COMPLETE THE FOLLOWING:
[1] Could you extract everything from "So it's day" down to "back from Israel." in the post about the trip to Israel, word for word?
[2] Find every line in the records that contains the string "capacitors" (matching case) and copy each one out.

Tuesday, October 22, 2013

My Heart in Israel

So it's day time right now and it actually feels like day time in my body. Kind of. At least I'm not dozing off every 20 minutes and having to spend 5 minutes upon waking up trying to figure out where I am. It is much harder to adjust to coming back from a time-zone change like that (10 hours ahead) than it is going into it. But we're back from Israel.

I still have to pinch myself every morning that we were there. It was incredible, to say the least. It was life-changing. It was different, and uncomfortable, and so painfully beautiful. It was smelly and noisy and stressful and relaxing and I didn't like the food and I loved the people and some things scared me and other things inspired me and the climate was a lot like Phoenix, which my skin was happy about.

My current project is furiously writing down each day's itinerary in my journal. I'm spending my lunch breaks chewing pen caps and going through photos, trying to piece together what we did each day by looking at what I was wearing in each picture. We saw so much. We went all over that beautiful, stubborn country and I loved every single inch and footstep.

I'm planning to share more about the sites we saw and all that we learned in this blog, but what I want to write about right now is a feeling; or a lesson I learned or at least wrestled with while I was there. It turns out being where Jesus lived and walked and taught and wept dredges up some stuff, you know?

Before I go any further, though, I have to give a shout out to Morning Star Tours. If you are ever planning a trip to the Holy Land, USE THEM. And request Shmulik as your guide. He is an absolute ENCYCLOPEDIA on Israel, Jesus, the Old Testament, and British accents. I can't imagine what our trip would've been like without him - each site was absolutely fascinating but we were never sorry to have to get back on the bus because he would have some ridiculous story to tell.

So, being in Jerusalem was really something. It was a culture shock, first and foremost. The food seemed strange, the people were somewhat rude, the shop keepers were aggressive and every structure was drop-dead gorgeous. On our second day, we visited the temple steps that were built during King Herod's Second Temple Period. This Herod is the one that died right around the time Jesus was born, and this is the temple Jesus would have visited. Herod made the steps difficult to navigate - one long step, one narrow, one long, one narrow and etc. - so that people couldn't run down them away from the temple. (This wasn't a holy thing. This was a money thing, I'm guessing.)

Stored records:
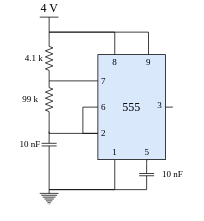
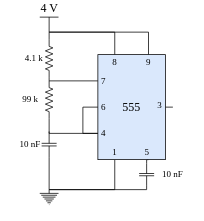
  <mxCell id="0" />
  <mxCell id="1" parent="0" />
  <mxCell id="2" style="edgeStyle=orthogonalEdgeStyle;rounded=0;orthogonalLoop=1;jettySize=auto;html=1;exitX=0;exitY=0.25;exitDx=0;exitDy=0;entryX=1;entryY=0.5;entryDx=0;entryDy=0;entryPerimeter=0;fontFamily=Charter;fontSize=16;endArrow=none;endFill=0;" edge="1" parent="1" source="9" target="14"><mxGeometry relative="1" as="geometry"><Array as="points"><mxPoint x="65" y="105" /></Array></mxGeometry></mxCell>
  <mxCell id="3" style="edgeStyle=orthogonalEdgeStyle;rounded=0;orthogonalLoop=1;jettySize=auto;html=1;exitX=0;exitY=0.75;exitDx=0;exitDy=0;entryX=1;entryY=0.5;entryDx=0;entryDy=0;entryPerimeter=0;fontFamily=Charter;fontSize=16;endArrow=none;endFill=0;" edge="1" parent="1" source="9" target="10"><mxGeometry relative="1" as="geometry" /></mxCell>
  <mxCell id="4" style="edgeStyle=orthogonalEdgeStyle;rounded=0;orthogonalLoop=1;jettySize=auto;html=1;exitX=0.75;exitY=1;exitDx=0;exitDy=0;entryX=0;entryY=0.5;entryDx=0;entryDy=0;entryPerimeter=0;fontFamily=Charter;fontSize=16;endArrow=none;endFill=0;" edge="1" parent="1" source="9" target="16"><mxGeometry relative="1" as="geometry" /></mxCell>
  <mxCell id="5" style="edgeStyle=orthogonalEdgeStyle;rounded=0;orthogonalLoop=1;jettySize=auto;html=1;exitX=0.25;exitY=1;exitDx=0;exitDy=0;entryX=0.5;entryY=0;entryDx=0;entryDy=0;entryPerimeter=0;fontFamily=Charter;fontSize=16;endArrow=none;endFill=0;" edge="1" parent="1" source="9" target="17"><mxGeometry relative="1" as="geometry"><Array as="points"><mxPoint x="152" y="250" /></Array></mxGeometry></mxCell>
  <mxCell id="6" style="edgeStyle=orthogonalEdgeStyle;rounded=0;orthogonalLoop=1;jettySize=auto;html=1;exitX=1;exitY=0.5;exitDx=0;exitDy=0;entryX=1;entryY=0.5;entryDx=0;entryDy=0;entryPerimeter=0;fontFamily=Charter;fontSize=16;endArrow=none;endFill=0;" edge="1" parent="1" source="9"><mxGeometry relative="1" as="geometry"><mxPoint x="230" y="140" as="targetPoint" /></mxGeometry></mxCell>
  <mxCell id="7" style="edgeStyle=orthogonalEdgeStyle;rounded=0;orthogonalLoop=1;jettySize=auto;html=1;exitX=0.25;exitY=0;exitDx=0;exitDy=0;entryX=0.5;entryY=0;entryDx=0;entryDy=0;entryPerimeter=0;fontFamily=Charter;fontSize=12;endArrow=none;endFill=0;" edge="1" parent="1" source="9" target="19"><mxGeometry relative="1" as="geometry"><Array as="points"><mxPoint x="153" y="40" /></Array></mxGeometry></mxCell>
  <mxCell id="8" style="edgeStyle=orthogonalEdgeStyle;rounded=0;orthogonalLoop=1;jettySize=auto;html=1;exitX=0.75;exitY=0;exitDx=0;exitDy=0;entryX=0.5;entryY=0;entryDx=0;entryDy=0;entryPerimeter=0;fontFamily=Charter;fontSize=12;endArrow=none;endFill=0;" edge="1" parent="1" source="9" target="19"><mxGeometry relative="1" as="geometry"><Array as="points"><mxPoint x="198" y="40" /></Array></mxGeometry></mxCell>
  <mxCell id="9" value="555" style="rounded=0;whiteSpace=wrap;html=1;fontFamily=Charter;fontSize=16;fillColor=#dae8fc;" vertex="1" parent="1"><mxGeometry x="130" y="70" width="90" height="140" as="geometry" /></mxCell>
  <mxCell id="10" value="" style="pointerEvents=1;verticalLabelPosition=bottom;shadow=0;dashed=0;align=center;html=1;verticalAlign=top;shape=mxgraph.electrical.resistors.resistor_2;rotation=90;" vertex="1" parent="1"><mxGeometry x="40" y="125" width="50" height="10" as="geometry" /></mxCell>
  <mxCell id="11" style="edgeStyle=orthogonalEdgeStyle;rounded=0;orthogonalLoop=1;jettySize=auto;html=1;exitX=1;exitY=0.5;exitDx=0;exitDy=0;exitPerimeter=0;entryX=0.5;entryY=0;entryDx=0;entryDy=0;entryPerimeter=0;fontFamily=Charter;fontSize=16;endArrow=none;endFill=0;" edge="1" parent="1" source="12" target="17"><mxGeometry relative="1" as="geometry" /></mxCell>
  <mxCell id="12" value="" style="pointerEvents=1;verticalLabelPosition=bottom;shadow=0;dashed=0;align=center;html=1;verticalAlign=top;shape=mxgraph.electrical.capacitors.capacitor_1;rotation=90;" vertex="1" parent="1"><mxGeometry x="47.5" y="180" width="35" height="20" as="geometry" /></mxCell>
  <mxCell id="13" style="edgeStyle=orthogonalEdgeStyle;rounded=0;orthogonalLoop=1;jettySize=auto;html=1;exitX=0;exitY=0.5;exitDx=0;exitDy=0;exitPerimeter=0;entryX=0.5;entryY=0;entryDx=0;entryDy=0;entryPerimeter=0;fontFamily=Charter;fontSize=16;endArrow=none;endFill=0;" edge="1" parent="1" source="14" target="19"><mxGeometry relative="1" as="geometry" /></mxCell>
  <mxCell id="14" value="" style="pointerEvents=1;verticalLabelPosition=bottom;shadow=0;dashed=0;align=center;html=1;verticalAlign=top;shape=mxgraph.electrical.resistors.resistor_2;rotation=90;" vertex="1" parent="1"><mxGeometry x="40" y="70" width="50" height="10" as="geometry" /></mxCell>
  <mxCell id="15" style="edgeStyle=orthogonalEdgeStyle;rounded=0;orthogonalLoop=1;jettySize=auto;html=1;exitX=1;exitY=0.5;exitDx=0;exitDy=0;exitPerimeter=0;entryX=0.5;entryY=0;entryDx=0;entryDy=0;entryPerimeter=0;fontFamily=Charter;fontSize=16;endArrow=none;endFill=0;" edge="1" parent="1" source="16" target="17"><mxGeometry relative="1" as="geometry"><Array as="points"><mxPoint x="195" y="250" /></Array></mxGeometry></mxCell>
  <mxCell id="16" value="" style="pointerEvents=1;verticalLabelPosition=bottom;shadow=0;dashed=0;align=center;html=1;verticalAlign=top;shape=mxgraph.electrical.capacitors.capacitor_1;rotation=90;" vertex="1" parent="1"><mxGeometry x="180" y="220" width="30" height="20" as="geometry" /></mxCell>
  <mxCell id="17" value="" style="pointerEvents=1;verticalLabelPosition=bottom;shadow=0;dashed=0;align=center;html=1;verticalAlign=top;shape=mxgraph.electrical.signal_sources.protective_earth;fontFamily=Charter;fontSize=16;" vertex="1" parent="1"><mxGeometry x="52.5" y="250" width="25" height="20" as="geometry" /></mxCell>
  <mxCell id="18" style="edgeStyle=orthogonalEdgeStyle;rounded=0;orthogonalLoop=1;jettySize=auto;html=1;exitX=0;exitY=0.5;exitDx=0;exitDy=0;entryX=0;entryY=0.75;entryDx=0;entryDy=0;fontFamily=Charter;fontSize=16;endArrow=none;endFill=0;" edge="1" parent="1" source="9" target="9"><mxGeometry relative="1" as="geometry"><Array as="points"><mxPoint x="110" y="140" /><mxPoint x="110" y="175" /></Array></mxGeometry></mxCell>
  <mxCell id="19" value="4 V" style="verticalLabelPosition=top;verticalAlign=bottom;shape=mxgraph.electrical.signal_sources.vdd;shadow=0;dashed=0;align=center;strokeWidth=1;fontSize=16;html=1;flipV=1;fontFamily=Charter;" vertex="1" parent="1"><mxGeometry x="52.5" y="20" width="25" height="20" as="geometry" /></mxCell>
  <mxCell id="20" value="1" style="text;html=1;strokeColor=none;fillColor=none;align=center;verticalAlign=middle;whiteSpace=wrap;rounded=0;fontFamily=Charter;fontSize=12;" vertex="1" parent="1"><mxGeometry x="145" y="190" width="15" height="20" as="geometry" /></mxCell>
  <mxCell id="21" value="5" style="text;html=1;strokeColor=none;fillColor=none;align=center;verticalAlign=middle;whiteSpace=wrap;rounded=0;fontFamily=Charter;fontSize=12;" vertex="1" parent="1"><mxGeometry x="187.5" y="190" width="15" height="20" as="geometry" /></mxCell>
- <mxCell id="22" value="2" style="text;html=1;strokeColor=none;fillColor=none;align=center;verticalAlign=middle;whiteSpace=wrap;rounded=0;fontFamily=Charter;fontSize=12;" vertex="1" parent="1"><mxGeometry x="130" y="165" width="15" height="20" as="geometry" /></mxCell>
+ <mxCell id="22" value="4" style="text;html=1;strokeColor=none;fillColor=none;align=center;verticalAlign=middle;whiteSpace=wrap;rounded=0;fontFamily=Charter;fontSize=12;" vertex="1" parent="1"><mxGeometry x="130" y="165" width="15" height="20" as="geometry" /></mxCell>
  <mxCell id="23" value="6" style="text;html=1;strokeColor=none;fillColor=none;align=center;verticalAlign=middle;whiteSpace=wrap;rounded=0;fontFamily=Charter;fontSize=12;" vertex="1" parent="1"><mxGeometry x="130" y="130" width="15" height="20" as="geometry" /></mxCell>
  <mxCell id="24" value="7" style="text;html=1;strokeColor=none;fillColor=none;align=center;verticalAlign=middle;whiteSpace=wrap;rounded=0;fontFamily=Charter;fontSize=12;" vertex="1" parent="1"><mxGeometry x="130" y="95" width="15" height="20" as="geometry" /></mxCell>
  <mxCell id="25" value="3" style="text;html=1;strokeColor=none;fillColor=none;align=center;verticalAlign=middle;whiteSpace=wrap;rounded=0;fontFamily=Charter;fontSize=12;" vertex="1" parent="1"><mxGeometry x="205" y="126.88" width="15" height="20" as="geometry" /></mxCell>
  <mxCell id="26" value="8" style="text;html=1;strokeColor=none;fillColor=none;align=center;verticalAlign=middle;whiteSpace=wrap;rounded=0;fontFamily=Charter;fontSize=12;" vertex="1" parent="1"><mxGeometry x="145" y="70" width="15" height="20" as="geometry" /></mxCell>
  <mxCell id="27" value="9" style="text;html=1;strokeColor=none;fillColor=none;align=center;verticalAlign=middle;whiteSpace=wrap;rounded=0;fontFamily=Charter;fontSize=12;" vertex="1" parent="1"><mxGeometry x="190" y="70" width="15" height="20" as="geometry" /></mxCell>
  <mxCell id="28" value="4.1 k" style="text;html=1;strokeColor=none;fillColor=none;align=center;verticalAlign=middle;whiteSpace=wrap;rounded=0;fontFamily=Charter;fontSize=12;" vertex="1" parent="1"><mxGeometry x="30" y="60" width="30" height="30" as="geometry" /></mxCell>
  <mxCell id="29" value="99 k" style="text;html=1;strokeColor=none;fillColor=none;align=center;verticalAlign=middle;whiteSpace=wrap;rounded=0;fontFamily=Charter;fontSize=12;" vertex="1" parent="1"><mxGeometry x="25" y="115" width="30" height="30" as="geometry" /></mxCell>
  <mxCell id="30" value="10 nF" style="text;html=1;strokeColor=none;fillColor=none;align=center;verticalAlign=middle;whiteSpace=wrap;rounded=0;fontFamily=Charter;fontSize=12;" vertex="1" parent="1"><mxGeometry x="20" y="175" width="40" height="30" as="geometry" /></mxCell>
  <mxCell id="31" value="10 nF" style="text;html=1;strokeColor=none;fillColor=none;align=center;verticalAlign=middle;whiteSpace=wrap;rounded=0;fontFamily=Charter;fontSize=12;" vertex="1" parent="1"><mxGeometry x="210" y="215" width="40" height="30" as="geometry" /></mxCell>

OUTPUTS FOR THE TASKS:
[1]
So it's day time right now and it actually feels like day time in my body. Kind of. At least I'm not dozing off every 20 minutes and having to spend 5 minutes upon waking up trying to figure out where I am. It is much harder to adjust to coming back from a time-zone change like that (10 hours ahead) than it is going into it. But we're back from Israel.

[2]
  <mxCell id="12" value="" style="pointerEvents=1;verticalLabelPosition=bottom;shadow=0;dashed=0;align=center;html=1;verticalAlign=top;shape=mxgraph.electrical.capacitors.capacitor_1;rotation=90;" vertex="1" parent="1"><mxGeometry x="47.5" y="180" width="35" height="20" as="geometry" /></mxCell>
  <mxCell id="16" value="" style="pointerEvents=1;verticalLabelPosition=bottom;shadow=0;dashed=0;align=center;html=1;verticalAlign=top;shape=mxgraph.electrical.capacitors.capacitor_1;rotation=90;" vertex="1" parent="1"><mxGeometry x="180" y="220" width="30" height="20" as="geometry" /></mxCell>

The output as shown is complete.